Esta vez el negrito en el fondo del
caño le regaló una sonrisa a Melodía. Melodía había sonreído primero
y tomó la sonrisa del otro negrito como una respuesta a la suya. Entonces
hizo así con su manita, y desde el fondo del caño el otro negrito
también hizo así con su manita. Melodía no pudo reprimir la risa, y le
pareció que también desde allá abajo llegaba el sonido de otra risa. La
madre lo llamó entonces porque el segundo guarapillo de hojas de
guanábana ya estaba listo.
Dos mujeres, de las afortunadas que
vivían en tierra firme, sobre el fango endurecido de las márgenes del
caño, comentaban:
—Hay que velo. Si me lo bieran
contao, biera dicho que era emboste.
—La necesidá, doña. A mí misma,
quién me lo biera dicho, que yo diba llegar aquí. Yo que tenía hasta mi
tierrita.
—Pues nosotros juimos de los
primeros. Casi no bía gente y uno cogía la parte más sequecita, ¿ve?
Pero los que llegan ahora, fíjese, tienen que tirarse al agua, como quien
dice. Pero, bueno y esa gente, ¿de ónde diantre haberán salío?

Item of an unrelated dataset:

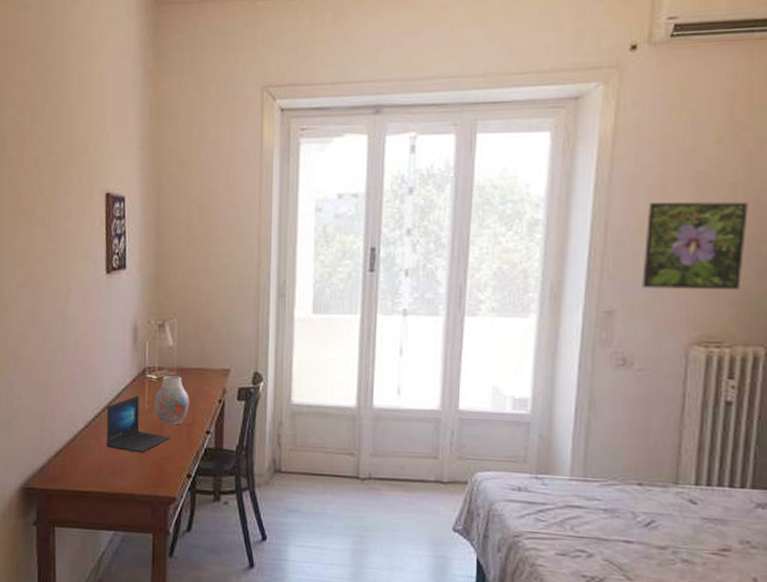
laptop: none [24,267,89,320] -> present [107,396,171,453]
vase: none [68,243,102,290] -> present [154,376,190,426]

—A mí me dijieron que por ai por
Isla Verde tan orbanisando y han sacao un montón de negros arrimaos. A lo
mejor son desos.
—¡Bendito!... ¿Y usté se ha fijao
en el negrito qué mono? La mujer vino ayer a ver si yo tenía unas
hojitas de algo pa hacele un guarapillo, y yo le di unas poquitas de
guanábana que me quedaban.
—¡Ay, Virgen, bendito...!
Al atardecer, el hombre estaba
cansado. Le dolía la espalda, pero venía palpando las monedas en el
fondo del bolsillo, haciéndolas sonar, adivinando con el tacto cuál era
un vellón, cuál de diez, cuál una peseta. Bueno, hoy había habido
suerte. El blanco que pasó por el muelle a recoger su mercancía de Nueva
York. Y el compañero de trabajo que le prestó su carretón toda la tarde
porque tuvo que salir corriendo a buscar a la comadrona para su mujer, que
estaba echando un pobre más al mundo. Sí, señor. Se va tirando. Mañana
será otro día.
Entró en un colmado y compró café y
arroz y habichuelas y unas latitas de leche evaporada. Pensó en Melodía
y apresuró el paso. Se había venido a pie desde San Juan para ahorrarse
los cinco centavos del pasaje.
III
La
tercera vez que el negrito Melodía vio al otro negrito en el fondo del
caño fue al atardecer, poco antes de que el padre regresara. Esta vez
Melodía venía sonriendo antes de asomarse, y le asombró que el otro
también se estuviera sonriendo allá abajo. Volvió a hacer así con la
manita y el otro volvió a contestar. Entonces Melodía sintió un súbito
entusiasmo y un amor indecible por el otro negrito. Y se fue a buscarlo.